The required result is a copy of each line below in which "ring" appears.

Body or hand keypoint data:
┄┄┄┄┄┄

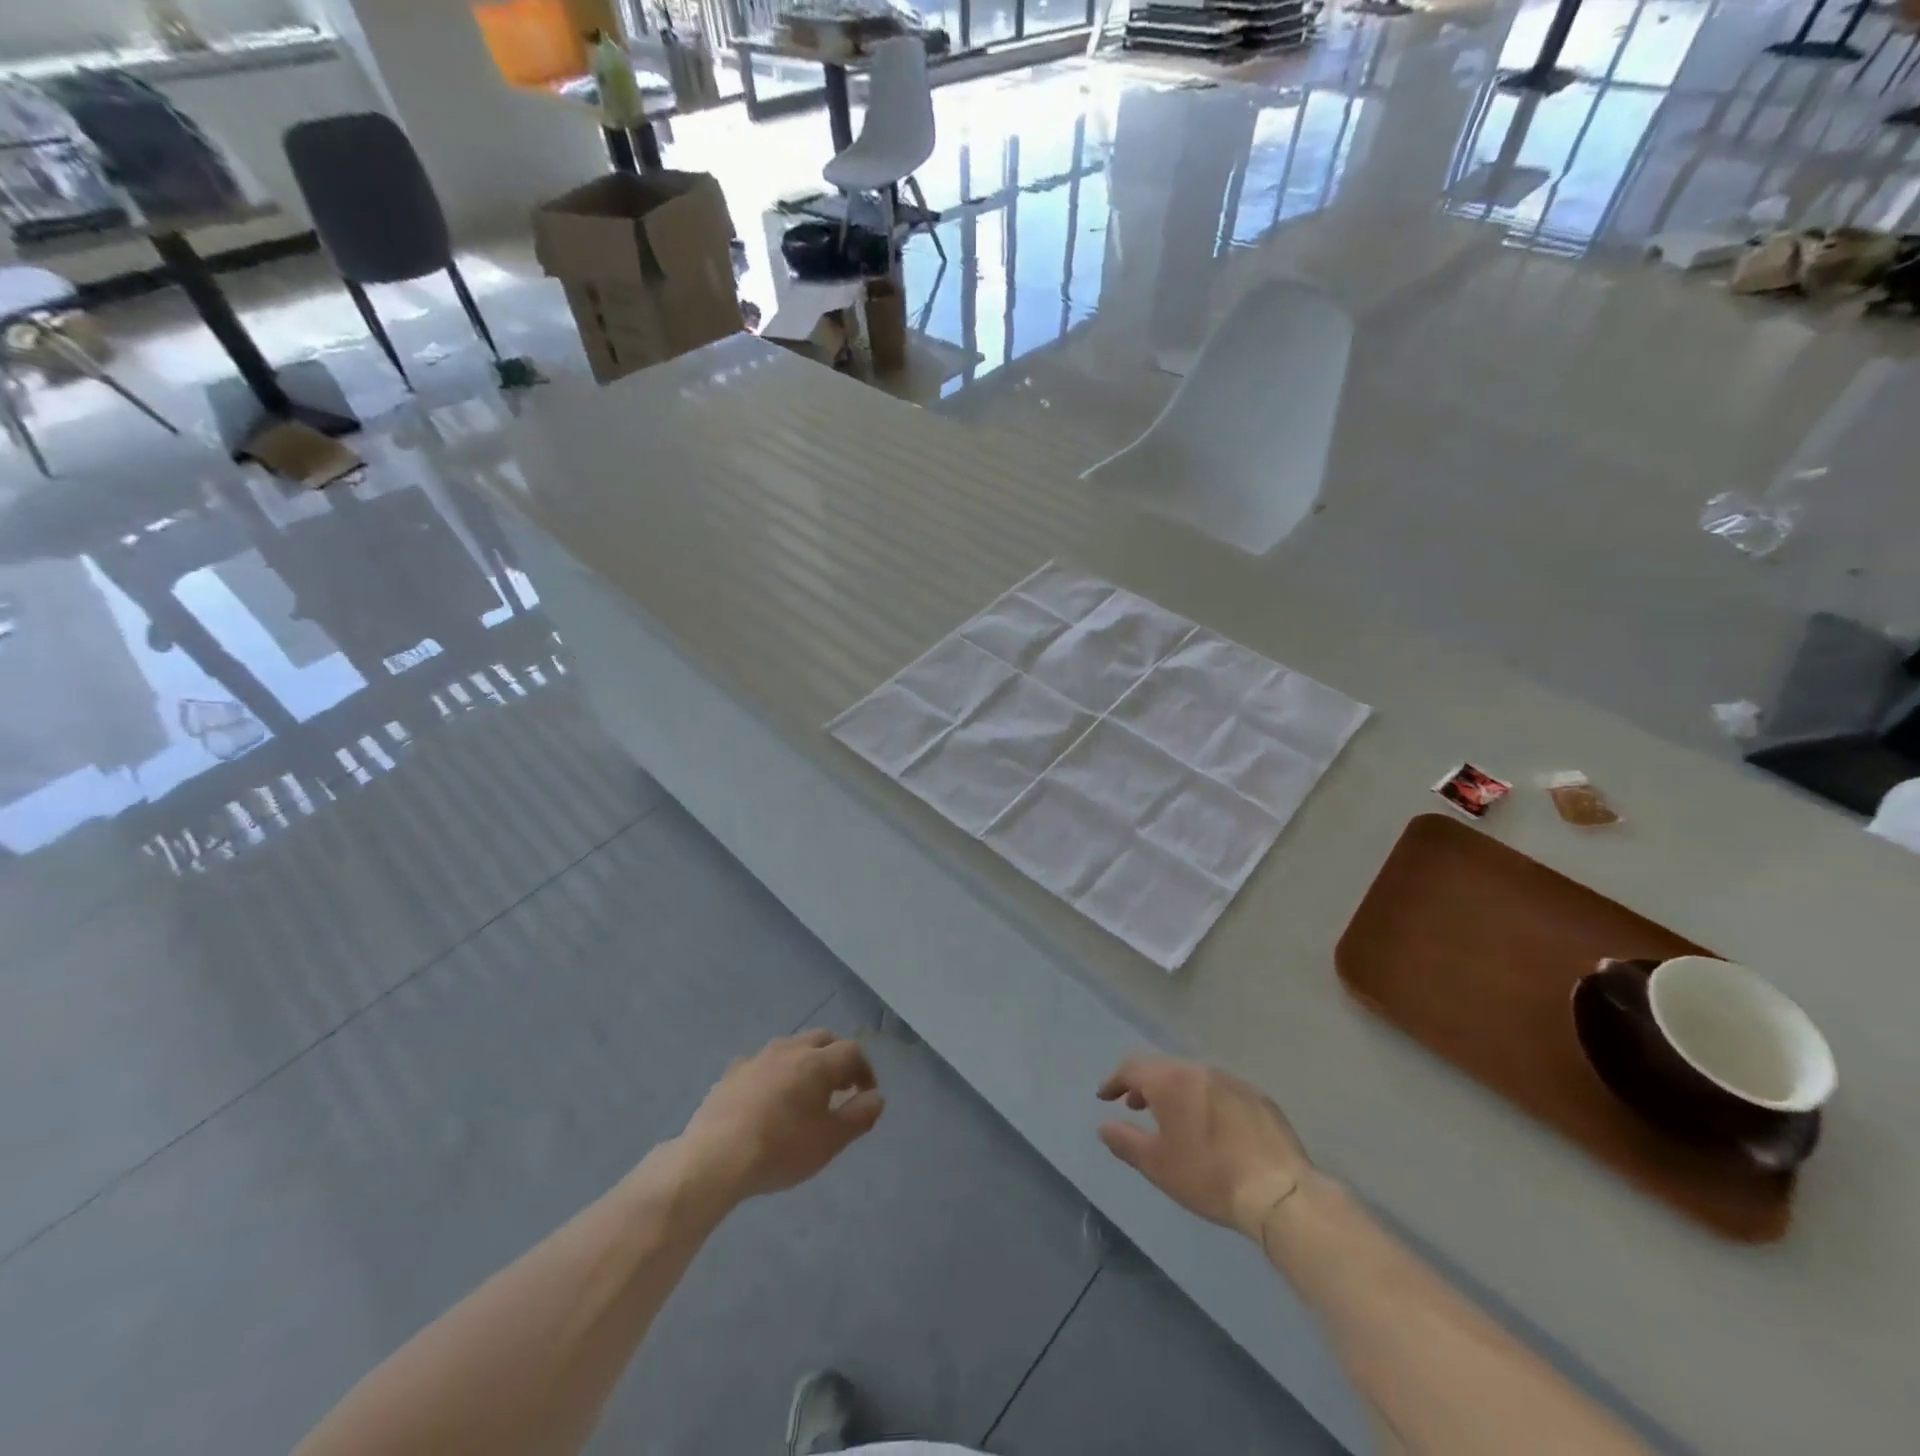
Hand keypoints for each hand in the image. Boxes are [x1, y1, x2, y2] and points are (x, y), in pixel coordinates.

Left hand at [680, 1031, 884, 1200]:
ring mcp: (757, 1058)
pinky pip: (763, 1063)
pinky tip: (769, 1098)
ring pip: (791, 1047)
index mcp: (817, 1062)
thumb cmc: (781, 1150)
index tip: (866, 1094)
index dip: (865, 1069)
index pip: (852, 1051)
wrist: (714, 1159)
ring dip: (806, 1061)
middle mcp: (789, 1049)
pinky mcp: (732, 1073)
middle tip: (841, 1086)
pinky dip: (775, 1073)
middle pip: (822, 1039)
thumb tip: (876, 1098)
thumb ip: (859, 1116)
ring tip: (806, 1092)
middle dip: (837, 1057)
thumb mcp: (829, 1141)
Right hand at [1097, 1055, 1309, 1239]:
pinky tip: (1213, 1128)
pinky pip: (1221, 1090)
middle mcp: (1199, 1070)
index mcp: (1170, 1080)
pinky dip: (1206, 1101)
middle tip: (1135, 1106)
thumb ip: (1125, 1141)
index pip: (1132, 1068)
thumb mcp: (1157, 1165)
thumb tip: (1104, 1126)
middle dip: (1145, 1084)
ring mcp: (1232, 1081)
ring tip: (1173, 1118)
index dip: (1115, 1081)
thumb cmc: (1208, 1176)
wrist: (1279, 1192)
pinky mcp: (1259, 1097)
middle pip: (1163, 1067)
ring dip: (1176, 1091)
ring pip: (1194, 1077)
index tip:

┄┄┄┄┄┄

REPLY:
ring mcp: (757, 1058)
ring pip: (791, 1047)
ring dip: (806, 1061)
ring tip: (806, 1092)
ring mcp: (1232, 1081)
ring tip: (1173, 1118)
ring dip: (1176, 1091)
ring pip: (1194, 1077)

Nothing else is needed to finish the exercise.